▸ **What to work on**:
A. Please repeat the passage on Bernard Nicholls from "Bernard Irvine Nicholls" up to and including "West Guilford, Ontario.", switching "centre" to "center".
B. Summarize the passage on Bernard Nicholls in two sentences.

▸ **Excerpt to read**:
+-------+

Bernard Irvine Nicholls (born June 24, 1961) is a Canadian former professional ice hockey centre, who played over 1000 games in the National Hockey League (NHL). His junior career was spent with the Kingston Canadians, where he established himself as a dynamic scorer and a multi-faceted talent. He was selected by the Los Angeles Kings in the fourth round of the 1980 NHL Entry Draft, 73rd overall. Over his 17-year playing career, Nicholls played 1,127 games for the Los Angeles Kings, New York Rangers, Edmonton Oilers, New Jersey Devils, Chicago Blackhawks and San Jose Sharks, scoring 1,209 points. He is one of only eight players in NHL history to score 70 goals in one season, and one of five to score 150 points. Nicholls was born in Haliburton, Ontario, but grew up in West Guilford, Ontario.

Professional career

Los Angeles Kings
After Nicholls was drafted, he played one more year of junior hockey before making his professional debut with the New Haven Nighthawks of the American Hockey League (AHL). He scored 41 goals in 55 games as a rookie, and was recalled to the Kings on February 18, 1982, to finish the season, where he had 32 points in 22 games. He was a contributor in the playoffs as the Kings upset the Edmonton Oilers to reach the second round. He also scored hat tricks in three straight home games in that rookie season. Nicholls would never again play in the minor leagues.

During his first full season in the NHL, Nicholls played behind Hall of Fame centre Marcel Dionne and posted 28 goals and 50 points in 71 games. The following year Nicholls led the team in scoring with 95 points and then hit 100 points in 1984–85. He continued to be a valuable offensive contributor over the two seasons and took over first-line centre duties when Dionne was traded in March 1987.

Injuries that limited Nicholls to just 65 games in 1987–88, and the rise of young centre Jimmy Carson, saw Nicholls slip to third in team scoring but a trade that shook the entire NHL would change his fortunes. On August 9, 1988, the Edmonton Oilers and Los Angeles Kings completed a blockbuster trade that sent Wayne Gretzky to Los Angeles for a package including Carson to Edmonton. Slotting into the second-line centre job behind Gretzky set the stage for Nicholls' most productive season. He scored a team-record 70 goals and added 80 assists for a total of 150 points. The totals put Nicholls in rare company, and with 70 goals, he joined a group of just eight players to hit that plateau and his 150 points put him a group of just five players in league history to achieve that level of scoring.

+-------+

▸ **Stored entries**:
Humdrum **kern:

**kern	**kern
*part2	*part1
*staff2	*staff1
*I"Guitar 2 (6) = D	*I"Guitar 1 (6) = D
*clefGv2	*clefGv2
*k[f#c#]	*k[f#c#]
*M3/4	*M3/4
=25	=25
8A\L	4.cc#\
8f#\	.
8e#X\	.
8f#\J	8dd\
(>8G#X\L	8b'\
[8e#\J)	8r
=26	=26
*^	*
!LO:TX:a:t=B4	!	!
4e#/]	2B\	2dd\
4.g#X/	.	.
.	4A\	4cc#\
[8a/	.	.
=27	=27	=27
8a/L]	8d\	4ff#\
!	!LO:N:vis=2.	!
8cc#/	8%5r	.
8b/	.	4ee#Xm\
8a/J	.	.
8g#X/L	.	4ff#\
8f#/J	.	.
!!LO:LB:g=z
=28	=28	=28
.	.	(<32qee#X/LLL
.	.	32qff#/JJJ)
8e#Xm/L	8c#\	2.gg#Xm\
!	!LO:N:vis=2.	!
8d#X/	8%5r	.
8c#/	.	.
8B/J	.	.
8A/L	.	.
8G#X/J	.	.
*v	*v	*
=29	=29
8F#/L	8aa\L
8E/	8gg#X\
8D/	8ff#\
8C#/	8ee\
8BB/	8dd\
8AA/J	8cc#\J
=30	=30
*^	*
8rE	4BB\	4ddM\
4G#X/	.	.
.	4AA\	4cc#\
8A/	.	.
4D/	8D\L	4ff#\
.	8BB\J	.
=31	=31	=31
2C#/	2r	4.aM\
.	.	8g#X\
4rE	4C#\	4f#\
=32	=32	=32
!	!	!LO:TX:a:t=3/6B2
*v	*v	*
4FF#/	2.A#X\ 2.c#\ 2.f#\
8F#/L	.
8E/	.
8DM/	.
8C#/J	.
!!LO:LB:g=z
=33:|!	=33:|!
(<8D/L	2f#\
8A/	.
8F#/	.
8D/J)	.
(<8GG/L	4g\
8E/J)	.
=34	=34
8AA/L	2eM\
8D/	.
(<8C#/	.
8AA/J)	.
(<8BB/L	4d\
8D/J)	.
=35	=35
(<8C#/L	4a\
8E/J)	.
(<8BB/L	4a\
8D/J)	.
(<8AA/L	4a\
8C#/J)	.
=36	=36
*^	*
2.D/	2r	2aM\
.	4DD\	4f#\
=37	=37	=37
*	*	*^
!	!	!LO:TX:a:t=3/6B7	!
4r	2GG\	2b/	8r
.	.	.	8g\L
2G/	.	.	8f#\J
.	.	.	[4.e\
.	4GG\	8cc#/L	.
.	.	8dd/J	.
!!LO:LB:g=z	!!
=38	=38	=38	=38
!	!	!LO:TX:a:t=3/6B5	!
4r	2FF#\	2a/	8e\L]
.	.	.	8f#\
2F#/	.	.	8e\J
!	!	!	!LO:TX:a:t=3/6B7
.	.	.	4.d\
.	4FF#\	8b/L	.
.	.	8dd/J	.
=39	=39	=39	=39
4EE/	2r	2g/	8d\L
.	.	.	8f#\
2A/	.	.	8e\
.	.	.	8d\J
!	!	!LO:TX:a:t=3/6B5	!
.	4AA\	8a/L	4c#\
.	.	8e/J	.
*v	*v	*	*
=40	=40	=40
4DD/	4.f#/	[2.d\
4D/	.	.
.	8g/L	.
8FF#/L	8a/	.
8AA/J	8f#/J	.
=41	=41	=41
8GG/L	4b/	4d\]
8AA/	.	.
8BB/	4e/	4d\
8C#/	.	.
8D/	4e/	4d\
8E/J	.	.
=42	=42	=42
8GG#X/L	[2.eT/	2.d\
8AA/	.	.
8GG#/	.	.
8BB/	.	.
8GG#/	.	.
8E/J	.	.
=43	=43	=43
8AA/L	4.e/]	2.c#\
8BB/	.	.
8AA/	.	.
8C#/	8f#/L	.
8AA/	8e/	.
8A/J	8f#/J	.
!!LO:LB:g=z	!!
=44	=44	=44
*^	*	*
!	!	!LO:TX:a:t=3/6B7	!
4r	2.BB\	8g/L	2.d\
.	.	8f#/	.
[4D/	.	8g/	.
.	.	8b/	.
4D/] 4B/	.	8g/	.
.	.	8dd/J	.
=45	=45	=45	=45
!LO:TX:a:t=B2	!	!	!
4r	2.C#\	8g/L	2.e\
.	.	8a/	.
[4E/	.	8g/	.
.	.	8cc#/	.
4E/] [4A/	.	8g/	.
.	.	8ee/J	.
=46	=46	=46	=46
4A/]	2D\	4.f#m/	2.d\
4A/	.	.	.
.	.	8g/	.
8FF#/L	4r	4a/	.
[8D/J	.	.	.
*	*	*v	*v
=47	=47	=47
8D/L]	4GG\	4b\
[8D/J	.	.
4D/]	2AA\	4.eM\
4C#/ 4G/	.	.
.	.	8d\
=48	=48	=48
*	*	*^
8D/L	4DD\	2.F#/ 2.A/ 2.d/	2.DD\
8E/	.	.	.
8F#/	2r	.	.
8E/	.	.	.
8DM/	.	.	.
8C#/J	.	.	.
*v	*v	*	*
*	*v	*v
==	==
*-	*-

+-------+

▸ **Solutions to the problems**:
A.
Bernard Irvine Nicholls (born June 24, 1961) is a Canadian former professional ice hockey center, who played over 1000 games in the National Hockey League (NHL). His junior career was spent with the Kingston Canadians, where he established himself as a dynamic scorer and a multi-faceted talent. He was selected by the Los Angeles Kings in the fourth round of the 1980 NHL Entry Draft, 73rd overall. Over his 17-year playing career, Nicholls played 1,127 games for the Los Angeles Kings, New York Rangers, Edmonton Oilers, New Jersey Devils, Chicago Blackhawks and San Jose Sharks, scoring 1,209 points. He is one of only eight players in NHL history to score 70 goals in one season, and one of five to score 150 points. Nicholls was born in Haliburton, Ontario, but grew up in West Guilford, Ontario.

B. Bernard Nicholls is a Canadian former NHL player who was drafted by the Los Angeles Kings in 1980 and scored 1,209 points in 1,127 games for six teams. After a start with the AHL's New Haven Nighthawks, he became a leading Kings scorer, and after the 1988 trade that brought Wayne Gretzky to Los Angeles, he had his most productive season with 70 goals and 150 points.